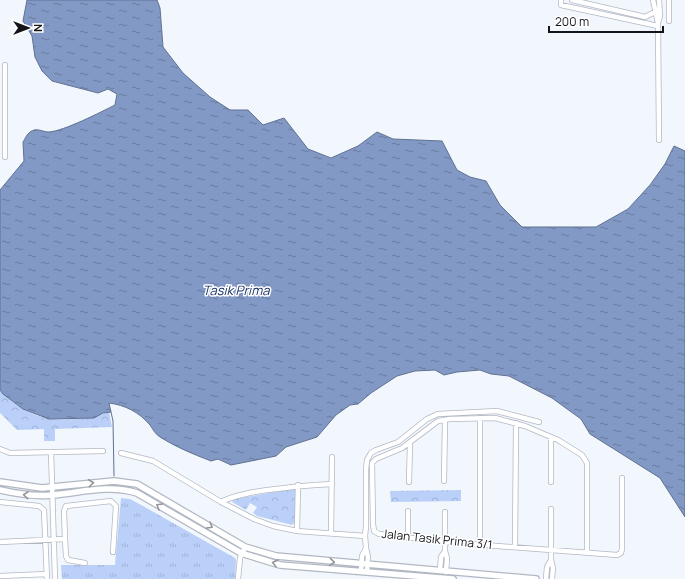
<svg xmlns="http://www.w3.org/2000/svg" width="685" height="579" font-family="Manrope,sans-serif">
	<defs>
		<pattern id="grass-tufts" width="24" height="20" patternUnits="userSpaceOnUse"><rect width="24" height="20" fill="#bbd0f9"/><path d="M3 7l-1-3M5 7V3M7 7l1-3M15 17l-1-3M17 17v-4M19 17l1-3" fill="none" stroke="#a0b2d5"/></pattern>
		<pattern id="park-crowns" width="20" height="18" patternUnits="userSpaceOnUse"><rect width="20" height="18" fill="#bbd0f9"/><path d="M2 6a3 3 0 1 1 6 0M12 15a3 3 0 1 1 6 0" fill="none" stroke="#a0b2d5"/></pattern>
		<pattern id="water-ripples" width="26" height="14" patternUnits="userSpaceOnUse"><rect width="26" height="14" fill="#8299c5"/><path d="M2 4q2-2 4 0t4 0M15 11q2-2 4 0t4 0" fill="none" stroke="#697c9f"/></pattern>
	</defs>
	<rect width="100%" height="100%" fill="#f2f6fd"/>
	<path fill="url(#grass-tufts)" d="M121,498L130,499L143,506L235,558L236,560L235,579H62L61,565H115Z"/>
	<path fill="url(#park-crowns)" d="M0,390C10,403 34,417 51,419C64,420 78,419 91,418C98,417 102,413 109,412L112,427L55,429V441H44V429L17,430L0,413Z
		M292,489L295,490V522L292,525L257,516L253,513L257,507L250,503L246,510L232,502L234,499Z
		M461,490V501L391,502L390,491Z"/>
	<path fill="url(#water-ripples)" stroke="#607191" d="M27,0H157L160,8L163,47L183,73L210,97L230,110H248L263,125L284,118L308,149L331,158L358,146L377,132L393,139L442,141L457,170L470,177L486,181L500,205L522,227H596L628,209L650,185L665,164L674,146L685,151V517L660,478L590,434L581,419L552,398L509,376L491,374L480,370L457,372L444,375L435,370L415,371L397,376L371,393L358,404L350,405L336,415L317,437L286,447L276,456L231,465L218,459L211,461C193,454 176,447 160,437C155,434 153,429 150,425C139,412 125,405 109,403L111,412L103,413L94,418L49,419L23,409L3,394L0,390V190L24,161L23,142C25,139 27,134 30,132C37,127 42,132 49,132C64,131 101,112 115,105L117,94L108,89L98,93L52,81L42,71L35,57L32,36L23,21Z"/>
	<g fill="none" stroke-linecap="round" stroke-linejoin="round">
		<path stroke="#607191" stroke-width="1" d="M111,412L113,421L114,476"/>
		<defs>
			<path id="minor" d="M561,0V5L658,26
				M572,0L645,17L655,12
				M653,0L658,23L659,140
				M669,0V21
				M658,23L660,16L659,0
				M5,157V65
				M0,449L10,453L103,451
				M51,452L55,579
				M121,453L153,461L221,502L254,519L273,526L297,531L365,536
				M444,481L445,420
				M409,482L410,443
				M551,482V437
				M0,502L39,506L44,510L47,579
				M221,502C232,496 242,495 254,492C281,488 305,485 332,484
				M551,509V560L553,568L552,579
				M445,512V551L447,558L446,572
				M297,531L298,485
				M331,533L332,457
				M408,538V511
				M65,539L66,556L68,560L85,563
				M0,542L65,539L64,511L66,506L111,501L116,506L113,552
				M480,545V418
				M515,547L516,423
				M587,552V463L582,455L558,440L525,426L495,418L450,419L438,421L402,448L376,459L372,463L373,524L374,531L379,534L445,542L617,555L621,553L622,549V478
				M361,571L362,556L366,548
				M440,571L441,557L445,551
				M367,572L368,557L366,548L365,536L366,526V470L367,460L371,453L376,450L398,442L427,419L438,414L497,411L539,422
				M0,576L47,574
				M238,579L240,558L245,547
				M546,579L547,567L551,560"/>
			<path id="major" d="M0,482L42,488L114,481L137,484L245,547L276,556L536,579
				M0,490C17,494 34,497 52,495C80,493 108,484 137,493L241,553L280,565L453,579"/>
		</defs>
		<use href="#minor" stroke="#b2b8c3" stroke-width="6"/>
		<use href="#major" stroke="#b2b8c3" stroke-width="8"/>
		<use href="#minor" stroke="#fff" stroke-width="4.5"/>
		<use href="#major" stroke="#fff" stroke-width="5.5"/>
	</g>
	<defs><path id="oneway-chevron" d="M-2-3.5L2.5 0L-2 3.5" fill="none" stroke-width="1.6" stroke-linecap="round" stroke-linejoin="round"/></defs>
	<g stroke="#949597">
		<use href="#oneway-chevron" transform="translate(91 483) rotate(-6)"/>
		<use href="#oneway-chevron" transform="translate(26 495) rotate(-175)"/>
		<use href="#oneway-chevron" transform="translate(159 506) rotate(-150)"/>
		<use href="#oneway-chevron" transform="translate(210 526) rotate(30)"/>
		<use href="#oneway-chevron" transform="translate(332 562) rotate(5)"/>
		<use href="#oneway-chevron" transform="translate(275 563) rotate(-166)"/>
	</g>
	<g text-anchor="middle" dominant-baseline="central" stroke-width="3" stroke-linejoin="round" paint-order="stroke">
		<g font-size="12" fill="#121418" stroke="#fff">
			<text transform="translate(437 539) rotate(6)">Jalan Tasik Prima 3/1</text>
		</g>
		<g font-size="13" font-style="italic" fill="#1a3369" stroke="#fff">
			<text x="236" y="290">Tasik Prima</text>
		</g>
	</g>
	<g transform="translate(28 28) rotate(90)" stroke="#ffffff" stroke-width="3" paint-order="stroke">
	<path d="M0-3L7 15L0 10L-7 15Z" fill="#121418"/>
	<text y="-6" font-size="11" font-weight="bold" text-anchor="middle" fill="#121418">N</text>
	</g>
	<path d="M549 26v6h114v-6" fill="none" stroke="#121418" stroke-width="2"/>
	<text x="555" y="26" font-size="12" fill="#121418" stroke="#ffffff" stroke-width="3" paint-order="stroke">200 m</text>
</svg>
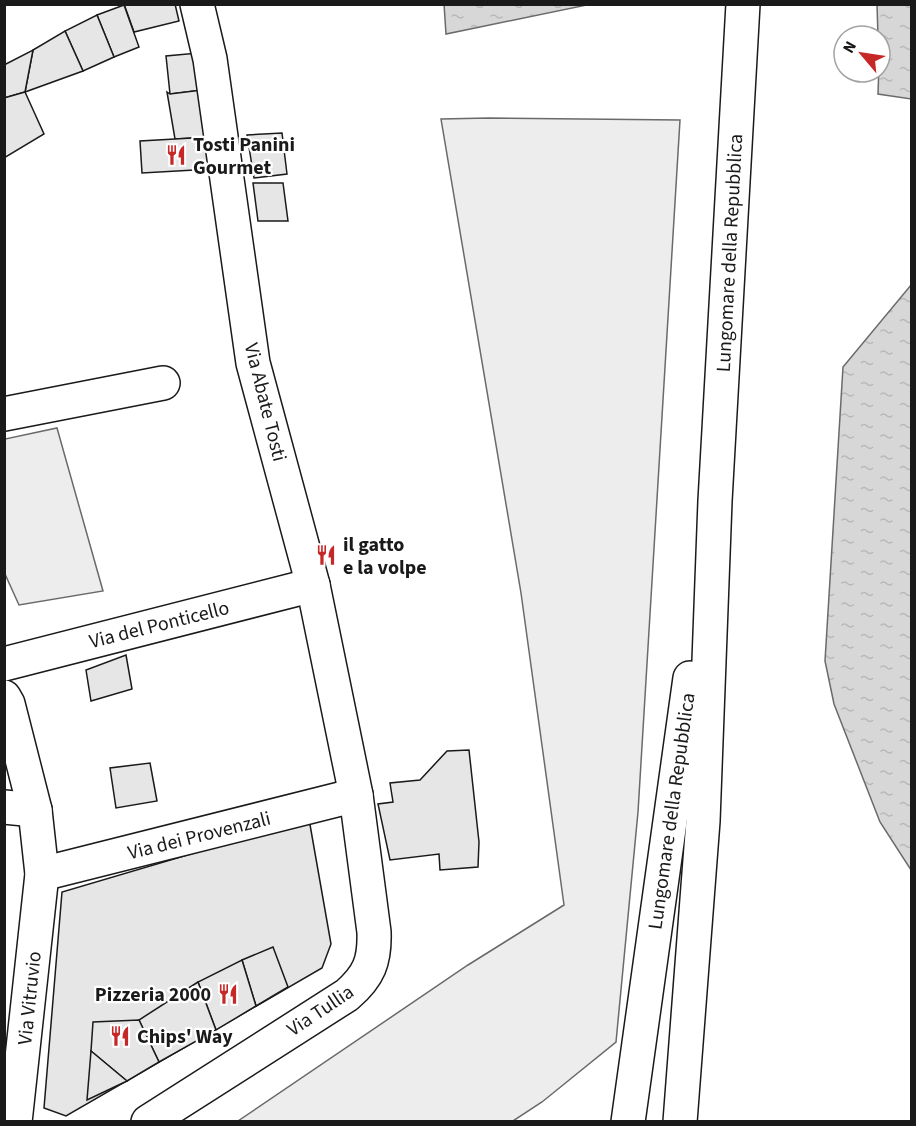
<svg xmlns="http://www.w3.org/2000/svg" width="916" height="1126" font-family="'Source Sans 3',sans-serif">
	<style>
		.built { fill: #ededed; stroke: #6a6a6a; stroke-width: 1.5 }
		.water { fill: url(#water-ripples); stroke: #6a6a6a; stroke-width: 1.5 }
		.building { fill: #e6e6e6; stroke: #1a1a1a; stroke-width: 1.5 }
		.lines { fill: none; stroke-linecap: round; stroke-linejoin: round }
		.street-casing { stroke: #1a1a1a; stroke-width: 36 }
		.secondary-casing { stroke: #1a1a1a; stroke-width: 36 }
		.primary-casing { stroke: #1a1a1a; stroke-width: 36 }
		.street { stroke: #fff; stroke-width: 33 }
		.secondary { stroke: #fff; stroke-width: 33 }
		.primary { stroke: #fff; stroke-width: 33 }
		.labels { text-anchor: middle; stroke-width: 4.5; stroke-linejoin: round; paint-order: stroke }
		.poi-label { font-size: 20px; font-weight: bold; fill: #1a1a1a; stroke: #fff; text-anchor: start }
		.street-label { font-size: 20px; fill: #1a1a1a; stroke: #fff }
	</style>
	<defs>
		<pattern id="water-ripples" width="26" height="14" patternUnits="userSpaceOnUse" patternTransform="scale(1.5)"><rect width="26" height="14" fill="#d7d7d7"/><path d="M2 4q2-2 4 0t4 0M15 11q2-2 4 0t4 0" fill="none" stroke="#b8b8b8"/></pattern>
	</defs>
	<rect width="100%" height="100%" fill="#fff"/>
	<!-- built -->
	<g class="built">
		<polygon points="489,118 680,120 638,812 616,1042 542,1102 513,1121 238,1121 468,965 564,905 521,593 441,119"/>
		<polygon points="57,428 103,591 19,605 5,574 5,439"/>
	</g>
	<!-- water -->
	<g class="water">
		<polygon points="444,4 587,4 587,5 446,34"/>
		<polygon points="877,5 911,5 911,99 878,94 880,36 878,36"/>
		<polygon points="911,285 911,870 880,822 834,704 825,661 843,367"/>
	</g>
	<!-- building -->
	<g class="building">
		<polygon points="175,4 179,21 134,32 124,4"/>
		<polygon points="124,5 139,47 114,57 97,15"/>
		<polygon points="97,15 114,57 83,71 65,31"/>
		<polygon points="65,31 83,71 25,92 33,50"/>
		<polygon points="33,50 25,92 4,98 4,65"/>
		<polygon points="198,53 202,90 170,94 166,56"/>
		<polygon points="202,90 210,137 175,139 167,92 170,94"/>
		<polygon points="25,92 44,134 4,158 4,98"/>
		<polygon points="282,133 287,174 254,178 247,135"/>
		<polygon points="210,137 212,169 142,173 140,141"/>
		<polygon points="253,183 283,183 288,221 258,221"/>
		<polygon points="126,655 132,689 91,701 86,670"/>
		<polygon points="469,750 479,842 478,867 440,870 439,854 390,860 378,804 393,802 390,783 420,780 447,751"/>
		<polygon points="150,763 157,801 116,808 110,768"/>
		<polygon points="309,819 331,944 322,968 66,1116 44,1108 62,892"/>
		<polygon points="273,947 288,987 256,1006 242,960"/>
		<polygon points="242,960 256,1006 216,1030 198,982"/>
		<polygon points="198,982 216,1030 159,1062 139,1020"/>
		<polygon points="139,1020 159,1062 127,1081 91,1051 93,1022"/>
		<polygon points="91,1051 127,1081 87,1100"/>
	</g>
	<g class="lines">
		<!-- street casing -->
		<g class="street-casing">
			<g id="street">
				<polyline points="4,414 163,383"/>
				<polyline points="4,664 313,585"/>
				<polyline points="4,807 35,810"/>
				<polyline points="42,874 356,795"/>
				<path d="M148,1122L347,995C369,976 375,961 374,932L356,795L313,585L253,363L210,59L197,4"/>
			</g>
		</g>
		<!-- secondary casing -->
		<g class="secondary-casing">
			<polyline id="secondary" points="4,697 8,704 35,810 42,874 15,1122"/>
		</g>
		<!-- primary casing -->
		<g class="primary-casing">
			<g id="primary">
				<polyline points="628,1122 690,678"/>
				<polyline points="680,1122 703,821 715,501 743,4"/>
			</g>
		</g>
		<!-- street -->
		<use href="#street" class="street"/>
		<!-- secondary -->
		<use href="#secondary" class="secondary"/>
		<!-- primary -->
		<use href="#primary" class="primary"/>
	</g>
	<!-- icons -->
	<defs>
		<g id="restaurant-bare" transform="scale(1.62)"><path d="M-5-6h1v4h1v-4h1v4h1v-4h1v5L-1.5 .5V6h-2V.5L-5-1ZM5-6V6H3V1.5H1.5Q1.5-4 5-6Z" fill="#c62828" stroke="#fff" stroke-width="2.5" paint-order="stroke"/></g>
	</defs>
	<g fill-rule="evenodd">
		<use href="#restaurant-bare" x="176" y="155"/>
		<use href="#restaurant-bare" x="326" y="555"/>
		<use href="#restaurant-bare" x="228" y="994"/>
		<use href="#restaurant-bare" x="120" y="1036"/>
	</g>
	<g class="labels">
		<!-- poi labels -->
		<g class="poi-label">
			<text x="193" y="151">Tosti Panini<tspan x="193" dy="23">Gourmet</tspan></text>
			<text x="343" y="551">il gatto<tspan x="343" dy="23">e la volpe</tspan></text>
			<text x="211" y="1001" text-anchor="end">Pizzeria 2000</text>
			<text x="137" y="1043">Chips' Way</text>
		</g>
		<!-- street labels -->
		<g class="street-label">
			<text transform="translate(729 253) rotate(-87)" y="7">Lungomare della Repubblica</text>
			<text transform="translate(266 402) rotate(76)" y="7">Via Abate Tosti</text>
			<text transform="translate(159 624) rotate(-14)" y="7">Via del Ponticello</text>
			<text transform="translate(671 811) rotate(-82)" y="7">Lungomare della Repubblica</text>
			<text transform="translate(199 835) rotate(-14)" y="7">Via dei Provenzali</text>
			<text transform="translate(29 998) rotate(-84)" y="7">Via Vitruvio</text>
			<text transform="translate(320 1010) rotate(-34)" y="7">Via Tullia</text>
		</g>
	</g>
	<!-- border -->
	<rect width="916" height="1126" fill="none" stroke="#1a1a1a" stroke-width="12"/>
	<!-- north arrow -->
	<g transform="translate(862 54) rotate(299)"><circle r="28" fill="#ffffff" stroke="#a3a3a3" stroke-width="1.5"/>
	<path d="M0-4.5L10 22L0 15L-10 22Z" fill="#c62828"/>
	<text y="-9" font-size="16" font-weight="bold" text-anchor="middle" fill="#1a1a1a">N</text>
	</g>
</svg>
==*==
# About this exercise
Examine the records and pull out every line where the string "major" occurs.

# Problem solution
			<path id="major" d="M0,482L42,488L114,481L137,484L245,547L276,556L536,579
		<use href="#major" stroke="#b2b8c3" stroke-width="8"/>
		<use href="#major" stroke="#fff" stroke-width="5.5"/>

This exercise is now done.